* **Exercise goal**
Reproduce, from the lines below, exactly the stretch that begins at the line containing "Document page, 1500x1125 pixels." and ends at the line containing "Identify the document", both included.
─── Information
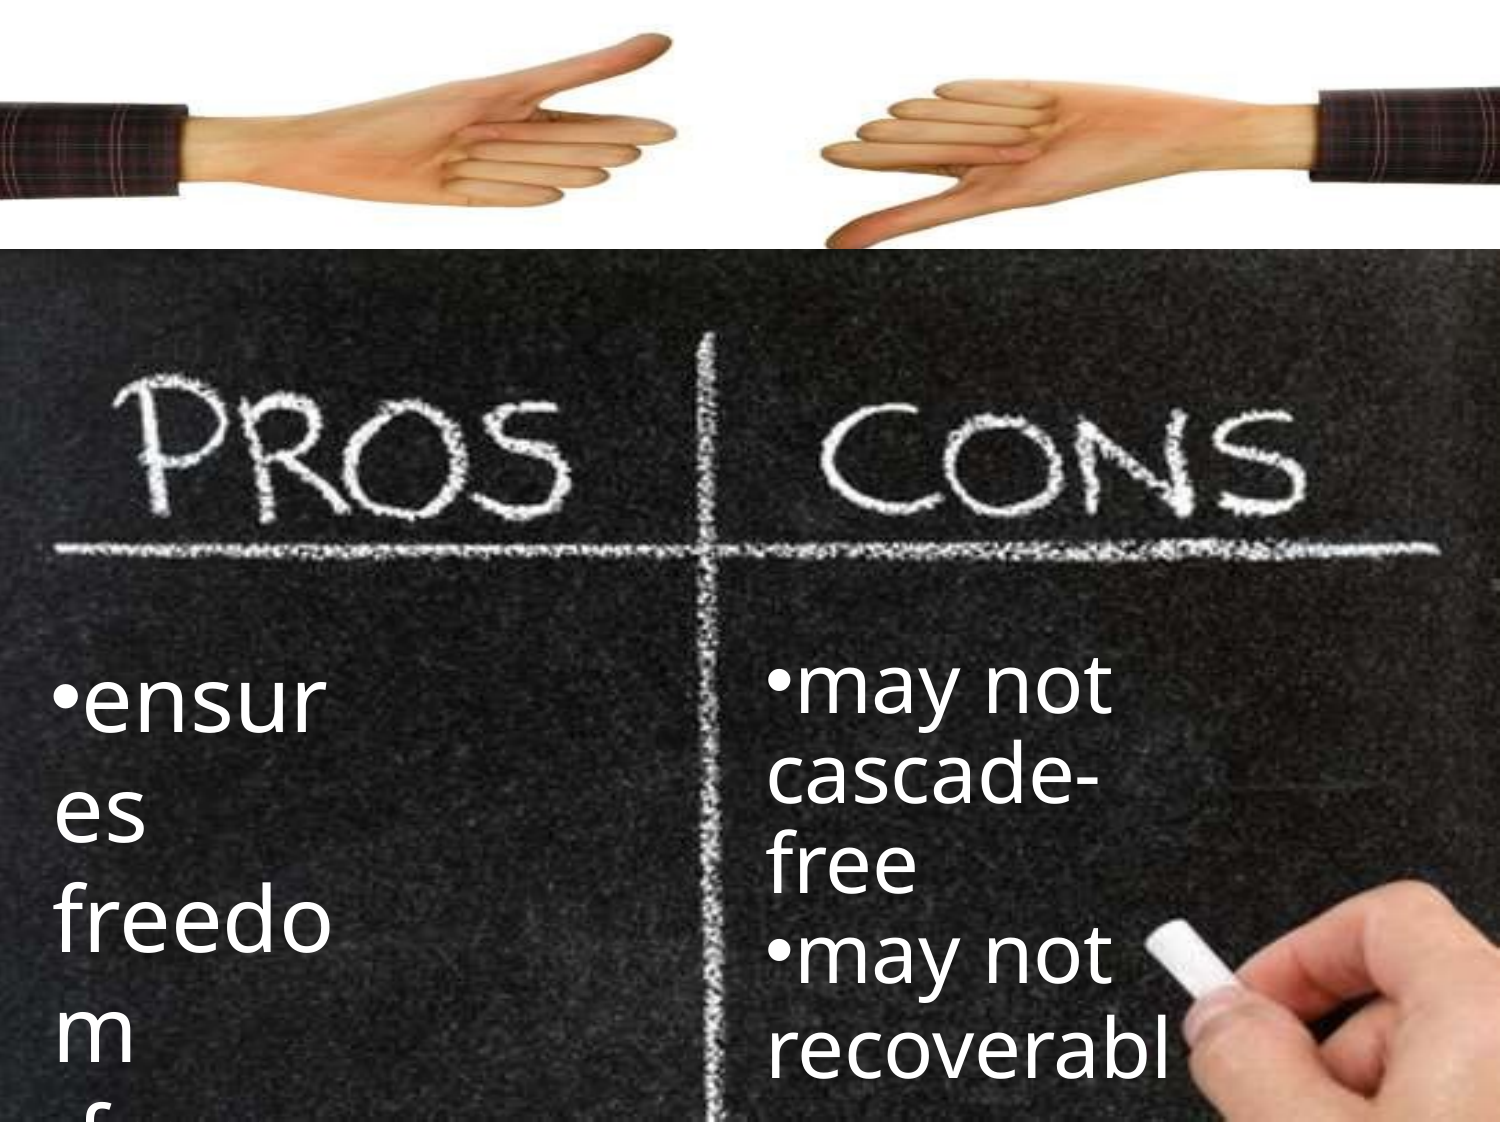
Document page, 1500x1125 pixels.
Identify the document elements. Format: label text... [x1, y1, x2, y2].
──────
─── Information
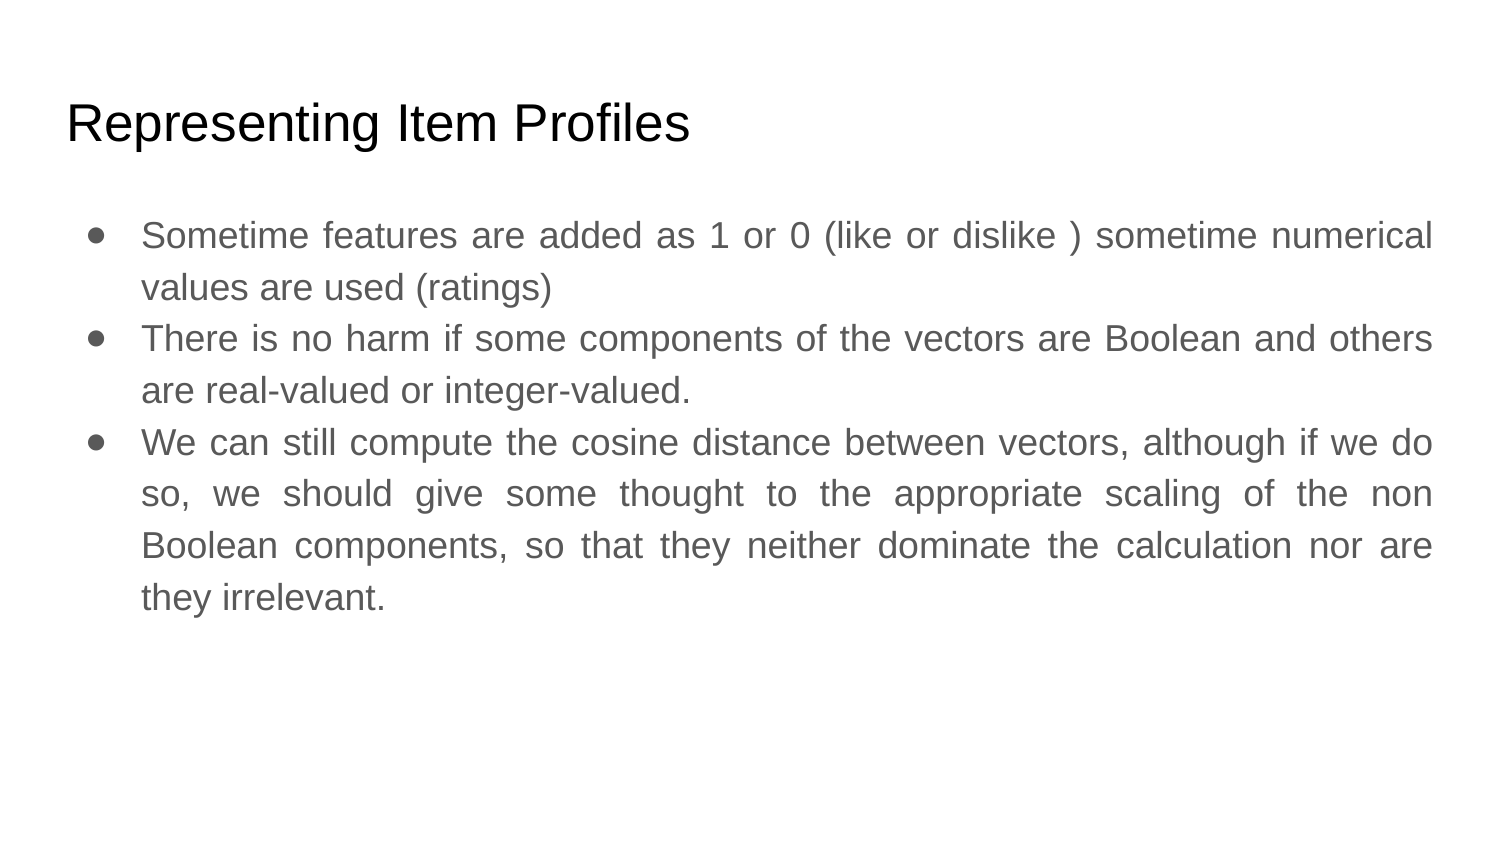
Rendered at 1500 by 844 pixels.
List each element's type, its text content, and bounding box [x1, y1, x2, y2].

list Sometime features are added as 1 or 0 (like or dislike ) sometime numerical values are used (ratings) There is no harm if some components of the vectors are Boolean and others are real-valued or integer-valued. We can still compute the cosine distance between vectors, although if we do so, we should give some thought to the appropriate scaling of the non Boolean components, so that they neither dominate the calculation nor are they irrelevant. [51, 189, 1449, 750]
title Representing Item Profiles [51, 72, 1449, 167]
──────
* **Answer below**
Document page, 1500x1125 pixels.
Identify the document elements. Format: label text... [x1, y1, x2, y2].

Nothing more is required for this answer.